What is required = Count how many lines in the entries below hold the string "Events", and respond with that number only.

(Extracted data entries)
"""
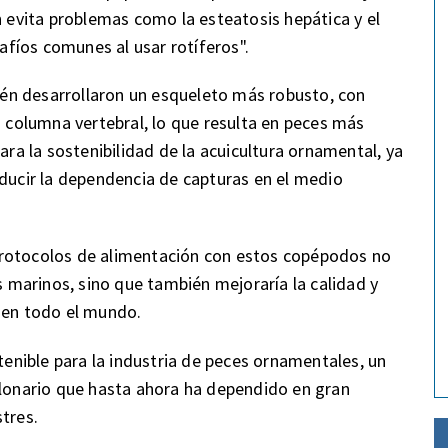
n evita problemas como la esteatosis hepática y el
safíos comunes al usar rotíferos".
én desarrollaron un esqueleto más robusto, con
a columna vertebral, lo que resulta en peces más
ara la sostenibilidad de la acuicultura ornamental, ya
educir la dependencia de capturas en el medio
protocolos de alimentación con estos copépodos no
as marinos, sino que también mejoraría la calidad y
 en todo el mundo.
nible para la industria de peces ornamentales, un
llonario que hasta ahora ha dependido en gran
tres.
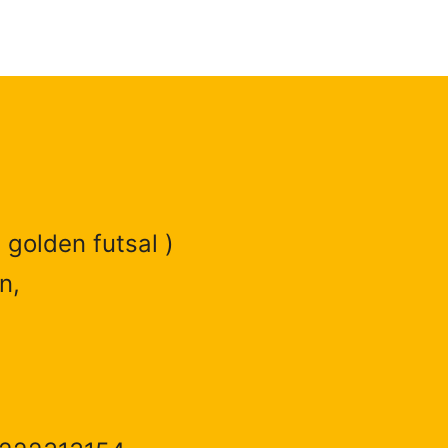
 golden futsal )
n,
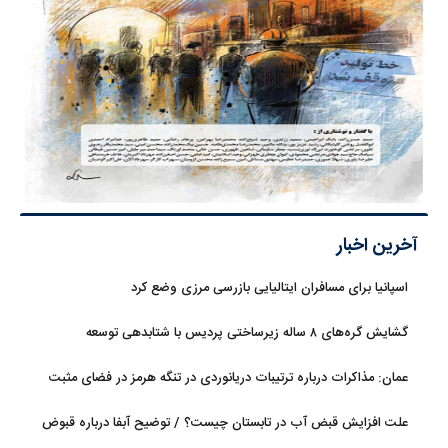
آخرین اخبار
اسپانیا برای مسافران ایتالیایی بازرسی مرزی وضع کرد
گشایش گره‌های ۸ ساله زیرساختی پردیس با شتابدهی توسعه
عمان: مذاکرات درباره ترتیبات دریانوردی در تنگه هرمز در فضای مثبت
جریان دارد
علت افزایش قبض آب در تابستان چیست؟ / توضیح آبفا درباره قبوض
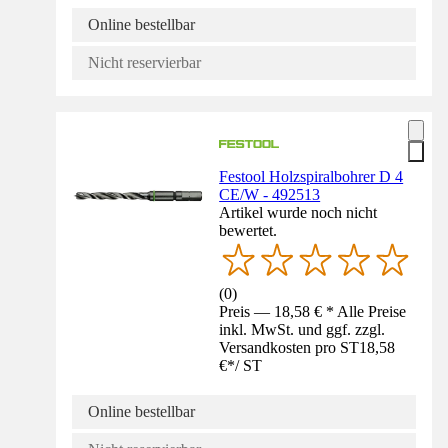
Online bestellbar
Nicht reservierbar
Festool Holzspiralbohrer D 4
CE/W - 492513
Artikel wurde noch nicht
bewertet.
(
0
)
Preis — 18,58 € * Alle Preise
inkl. MwSt. und ggf. zzgl.
Versandkosten pro ST
18,58
€
*
/
ST
Online bestellbar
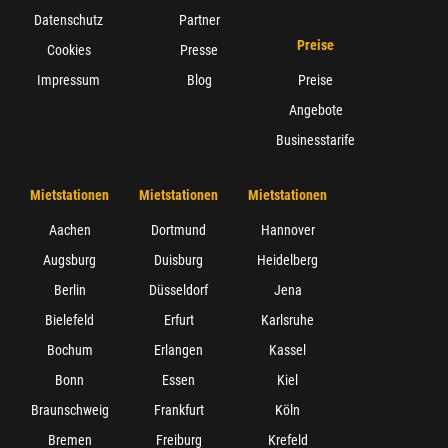
Datenschutz
Partner
Preise
Cookies
Presse
Impressum
Blog
Preise
Angebote
Businesstarife
Mietstationen
Mietstationen
Mietstationen
Aachen
Dortmund
Hannover
Augsburg
Duisburg
Heidelberg
Berlin
Düsseldorf
Jena
Bielefeld
Erfurt
Karlsruhe
Bochum
Erlangen
Kassel
Bonn
Essen
Kiel
Braunschweig
Frankfurt
Köln
Bremen
Freiburg
Krefeld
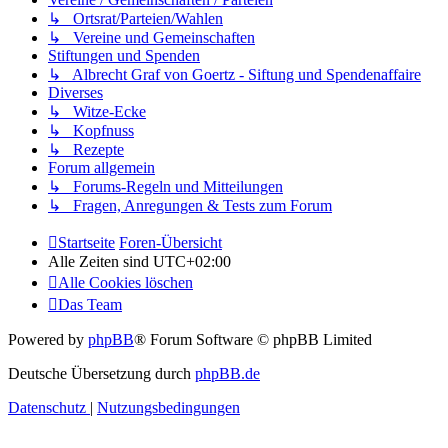
↳ Ortsrat/Parteien/Wahlen
↳ Vereine und Gemeinschaften
Stiftungen und Spenden
↳ Albrecht Graf von Goertz - Siftung und Spendenaffaire
Diverses
↳ Witze-Ecke
↳ Kopfnuss
↳ Rezepte
Forum allgemein
↳ Forums-Regeln und Mitteilungen
↳ Fragen, Anregungen & Tests zum Forum
Startseite
Foren-Übersicht
Alle Zeiten sind
UTC+02:00
Alle Cookies löschen
Das Team
Powered by
phpBB
® Forum Software © phpBB Limited
Deutsche Übersetzung durch
phpBB.de
Datenschutz
|
Nutzungsbedingungen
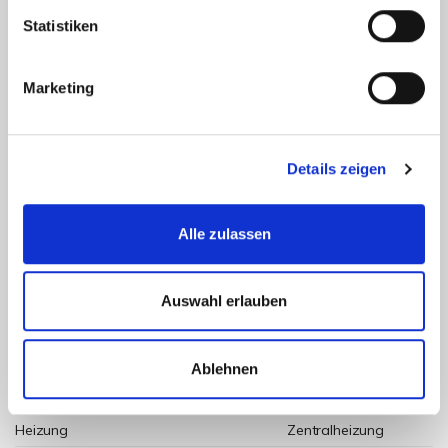
Statistiken
125,50 kWh / (m²*a)
Energieverbrauchskennwert
Marketing
Details zeigen
Weitere Informationen
Wesentlicher Energieträger
Öl
Alle zulassen
Energieausweis gültig bis
2024-10-14
Energieausweis Jahrgang
ab dem 1.5.2014
Auswahl erlauben
Energieverbrauch für Warmwasser
enthalten
Energieausweis Werteklasse
D
Ablehnen
Energieausweis Baujahr
1986
Heizung
Zentralheizung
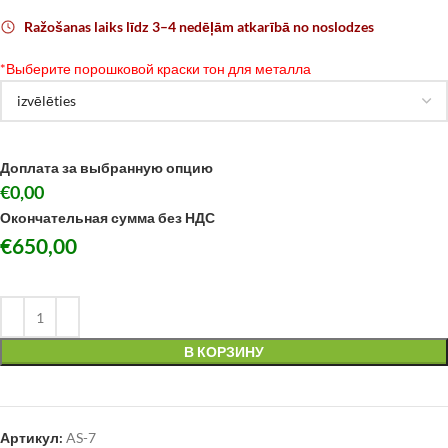
Ražošanas laiks līdz 3–4 nedēļām atkarībā no noslodzes
*
Выберите порошковой краски тон для металла
Доплата за выбранную опцию
€0,00
Окончательная сумма без НДС
€
650,00
В КОРЗИНУ
Артикул:
AS-7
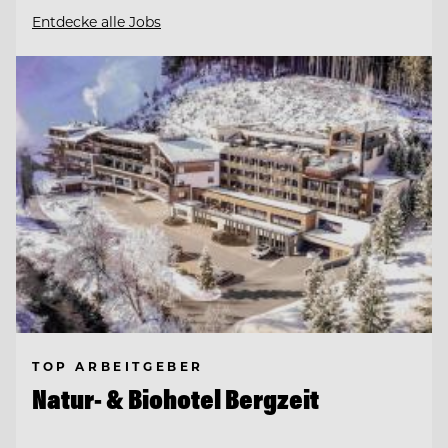
Entdecke alle Jobs
TOP ARBEITGEBER
Natur- & Biohotel Bergzeit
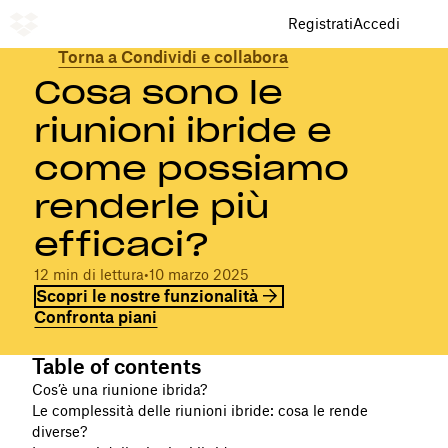
Registrati
Accedi
Torna a Condividi e collabora
Cosa sono le
riunioni ibride e
come possiamo
renderle più
efficaci?
12 min di lettura
•
10 marzo 2025
Scopri le nostre funzionalità
Confronta piani
Table of contents
Cos’è una riunione ibrida?
Le complessità delle riunioni ibride: cosa le rende
diverse?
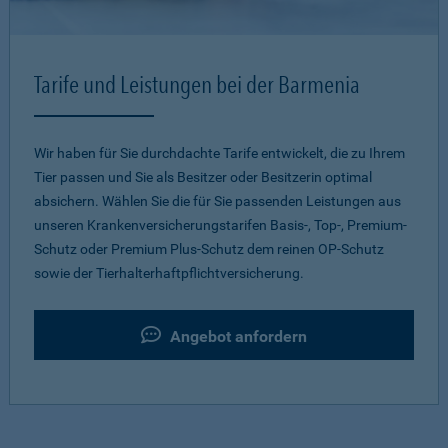
Tarife und Leistungen bei der Barmenia
Wir haben für Sie durchdachte Tarife entwickelt, die zu Ihrem
Tier passen und Sie als Besitzer oder Besitzerin optimal
absichern. Wählen Sie die für Sie passenden Leistungen aus
unseren Krankenversicherungstarifen Basis-, Top-, Premium-
Schutz oder Premium Plus-Schutz dem reinen OP-Schutz
sowie der Tierhalterhaftpflichtversicherung.
Angebot anfordern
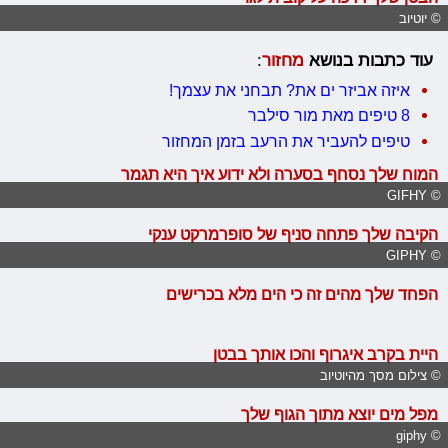
© יוטיוב
עוד כתבות בנושא
מחזור
:
איזה אביזר ים את? תבחני את עצמך!
8 טיפים מאת מור סילבר
טיפים להעביר את הרעב בזמן המחזור
המוח שלך נסחף בסערה ולא ידוע איך היא תגמר
© GIFHY
הקיבה שלך פתחה סניף של סופרמרקט ענקי
© GIPHY
הפחד שלך מהים זה כי הים מלא בכרישים
היית בקרב איגרוף והכו אותך בבטן
© צילום מסך מהיוטיוב
מפל מים יוצא מתוך הגוף שלך
© giphy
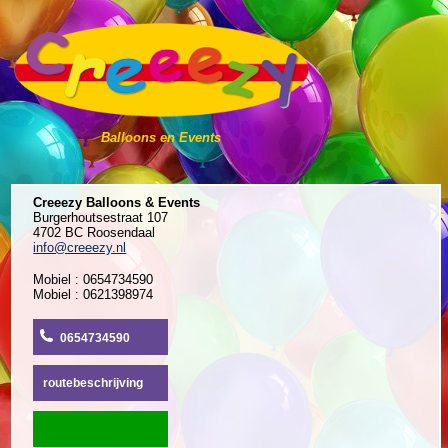
Balloons en Events
Creeezy Balloons & Events
Burgerhoutsestraat 107
4702 BC Roosendaal
info@creeezy.nl
Mobiel : 0654734590
Mobiel : 0621398974
0654734590
routebeschrijving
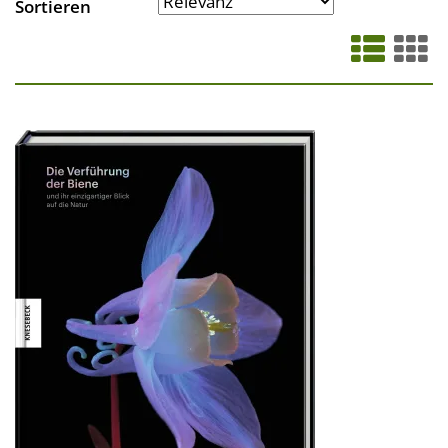
Sortieren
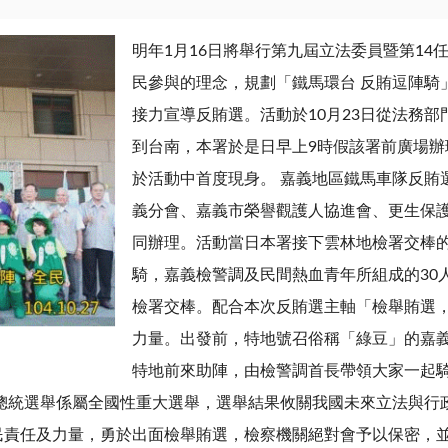
明年1月16日將舉行第九屆立法委員暨第1
民參與的理念，規劃「鐵馬環台 反賄逗陣騎
接力宣導反賄選。活動於10月23日從法務部
到台南，本署於是日早上9時假該署前廣場
於活動中首度現身。 嘉義地區鐵馬車隊反賄
義分會、嘉義市榮譽觀護人協進會、更生保
同辦理。活動當日本署接下雲林地檢署交棒
騎，嘉義檢警調及民間熱血青年所組成的30
檢署交棒。配合本次反賄選主軸「檢舉賄選
力量。出發前，特地號召俗稱「綠豆」的嘉
特地前來助陣，由檢警調首長帶領大家一起
副總統選舉係屬全國性重大選舉，選舉結果攸關我國未來立法與行
任及力量，勇於出面檢舉賄選，檢察機關絕對會予以保密，並維護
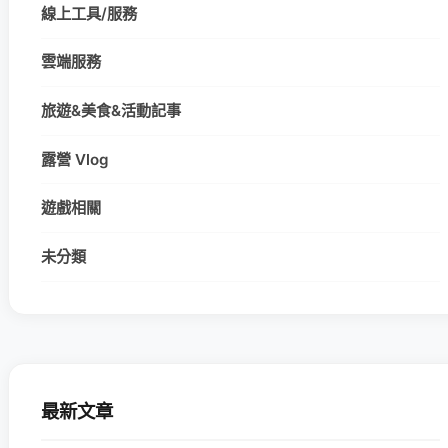
線上工具/服務
雲端服務
旅遊&美食&活動記事
露營 Vlog
遊戲相關
未分類
最新文章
"""
Exercise solution = 2